RECORDS SUPPLIED:

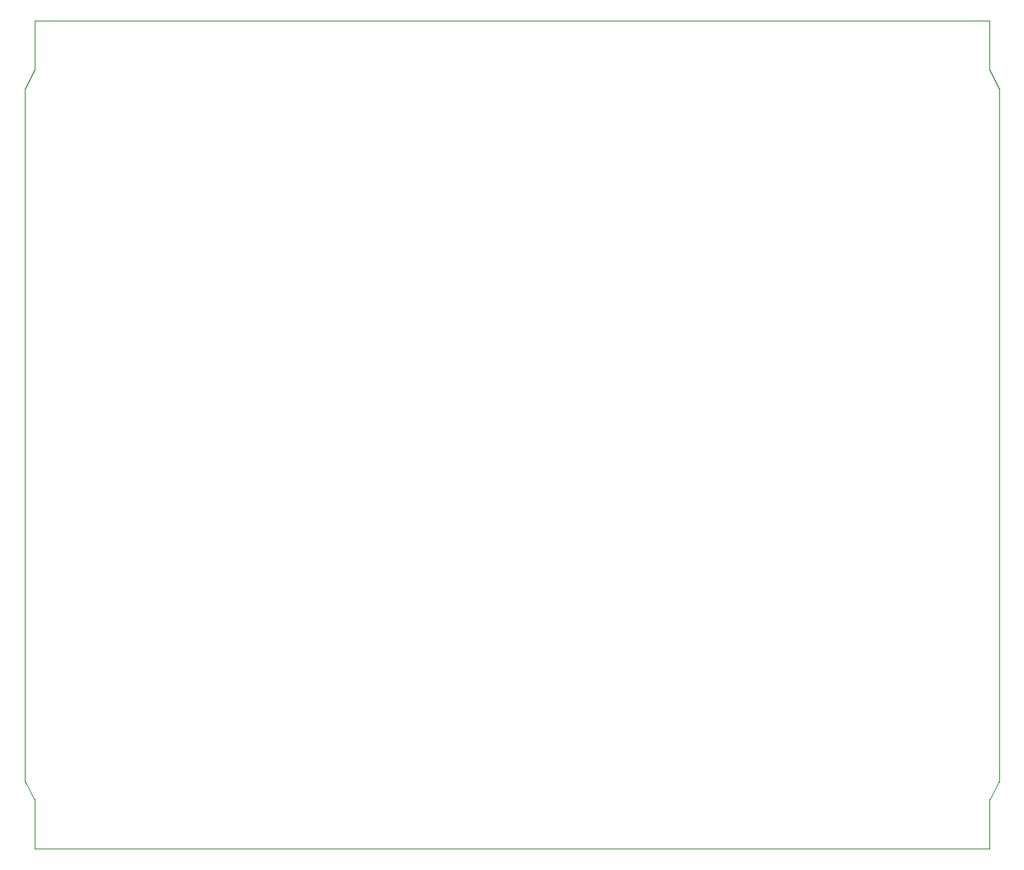
<source format=gm1>
G04 #@! TF.GenerationSoftware,KiCad,Pcbnew,7.0.11*
G04 #@! TF.CreationDate,2024-07-22T16:36:51+02:00*
G04 #@! TF.ProjectId,NOP100,4e4f5031-3030-42e6-9b69-6361645f7063,221101*
G04 #@! TF.SameCoordinates,Original*
G04 #@! TF.FileFunction,Profile,NP*
%FSLAX46Y46*%
G04 Gerber Fmt 4.6, Leading zero omitted, Abs format (unit mm)*
G04 Created by KiCad (PCBNEW 7.0.11) date 2024-07-22 16:36:51*
%MOMM*%
%LPD*%
G01*
G04 APERTURE LIST*
G04 #@! TA.AperFunction,Profile*
%ADD10C,0.100000*%
G04 #@! TD*
G04 APERTURE END LIST*
D10*
X-48981000Y42480000D02*
X49019000Y42479000D01*
X50019000Y35479000D02*
X50019000Y-35521000D01*
X-49981000Y-35521000D02*
X-49981000Y35479000D01*
X-48981000Y-42521000D02*
X49019000Y-42521000D01*
X50019000Y35479000D02*
X49019000Y37479000D01*
X-48981000Y-37521000D02*
X-48981000Y-42521000D01*
X49019000Y37479000D02*
X49019000Y42479000D01*
X-49981000Y35479000D02*
X-48981000Y37479000D01*
X-49981000Y-35521000D02*
X-48981000Y-37521000D01*
X49019000Y-37521000D02*
X49019000Y-42521000D01*
X50019000Y-35521000D02*
X49019000Y-37521000D01*
X-48981000Y37479000D02*
X-48981000Y42479000D01*
M02*

</source>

TASK REQUIREMENTS: Precisely the line with "G04 #@! TD*" and the lines after it, up to the last line of the entries above, are to be reproduced, and nothing more.

RESULT FOR THIS TASK:
G04 #@! TD*
G04 APERTURE END LIST*
D10*
X-48981000Y42480000D02*
X49019000Y42479000D01*
X50019000Y35479000D02*
X50019000Y-35521000D01*
X-49981000Y-35521000D02*
X-49981000Y35479000D01*
X-48981000Y-42521000D02*
X49019000Y-42521000D01*
X50019000Y35479000D02*
X49019000Y37479000D01*
X-48981000Y-37521000D02*
X-48981000Y-42521000D01*
X49019000Y37479000D02*
X49019000Y42479000D01*
X-49981000Y35479000D02*
X-48981000Y37479000D01*
X-49981000Y-35521000D02*
X-48981000Y-37521000D01*
X49019000Y-37521000D02*
X49019000Y-42521000D01*
X50019000Y-35521000D02*
X49019000Y-37521000D01*
X-48981000Y37479000D02*
X-48981000Y42479000D01*
M02*

</source>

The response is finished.